**Job:** Return, exactly, the line that contains "اتصل بنا أو" together with all lines after it to the end of the entries, and no further lines.

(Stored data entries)
=== Begin Enclosure ===

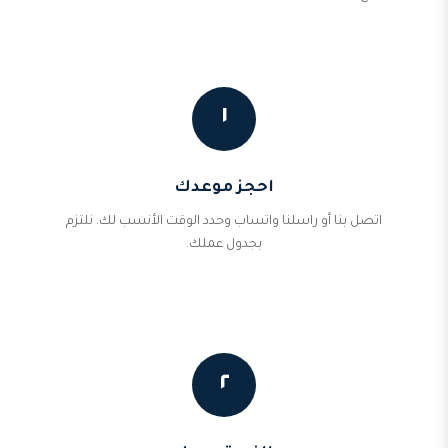
١
احجز موعدك
اتصل بنا أو راسلنا واتساب وحدد الوقت الأنسب لك. نلتزم
بجدول عملك.
٢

=== End Enclosure ===

**Answer to the exercise:**
اتصل بنا أو راسلنا واتساب وحدد الوقت الأنسب لك. نلتزم
بجدول عملك.
٢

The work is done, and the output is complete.